Un’indagine sull’universo del couturier, sul suo percorso creativo e professionale, sulle sue creazioni iconiche. Azzedine Alaïa Couture Sculpture è la mostra che Milano dedica al celebre stilista: un omaggio a tutto tondo nelle suggestive sale di Palazzo Clerici.

Inaugurata in concomitanza con la MFW, l’exhibition, realizzata da Vogue Italia e l’Association Azzedine Alaïa (fondata dallo stesso designer insieme a Carla Sozzani e Christoph Von Weyhe nel 2007), oltre che con la partnership di Place Vendôme Qatar, grazie alla curatela dello storico della moda Olivier Saillard si propone come una “mostra nella mostra”, volta a dare un ritratto atemporale dell’opera dello stilista e visionario.

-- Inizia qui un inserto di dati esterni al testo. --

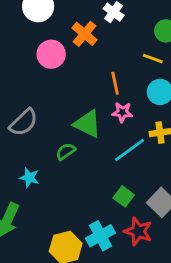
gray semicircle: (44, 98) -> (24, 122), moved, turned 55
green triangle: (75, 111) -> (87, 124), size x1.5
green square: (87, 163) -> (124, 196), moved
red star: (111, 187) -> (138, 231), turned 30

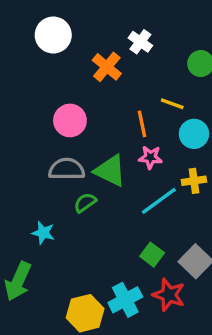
pink circle: (51, 54) -> (70, 120), moved
yellow line: (153, 59) -> (172, 104), moved
gray semicircle: (24, 122) -> (67, 169), moved, turned -136

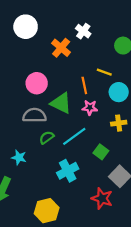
green triangle: (110, 171) -> (61, 103), moved
cyan line: (159, 201) -> (74, 136), moved
green square: (152, 255) -> (101, 152), moved
cyan cross: (125, 300) -> (68, 171), moved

Nato nel 1940 a Tunisi, dopo aver terminato gli studi Azzedine Alaïa iniziò a lavorare come assistente e nel 1957 si trasferì a Parigi. Qui si fece le ossa da Christian Dior, prima di aprire il proprio atelier alla fine degli anni Settanta. Un luogo dove sovente era facile incontrare le donne dell’alta società come Marie-Hélène de Rothschild e Louise de Vilmorin. Nel 1984 fu nominato Miglior stilista dell’anno, prima di sbarcare negli Usa e conquistare le celeb come Grace Jones, Tina Turner, Madonna, Brigitte Nielsen e Carine Roitfeld.

Sono 21 i capolavori in mostra a Milano che rievocano la cifra stilistica di Alaïa e il suo successo, dai suoi esordi fino all’ultima sfilata Haute Couture a Parigi nel luglio 2017, ovvero gli anni di massima attività del sarto prima della sua prematura scomparsa. Si va dai manichini ispirati alla sua musa e amica di sempre Naomi Campbell, fino agli abiti scultura che enfatizzano la silhouette femminile esaltandone le forme, come solo un avanguardista come lui sapeva fare.

Il tutto mixato con gli affreschi del Tiepolo che adornano l’esclusiva location meneghina.

Se avete bisogno di una pausa fashion ma relaxed dopo questi giorni frenetici di sfilate, avete tempo fino al 25 settembre: la mostra è aperta al pubblico. E val ben una visita.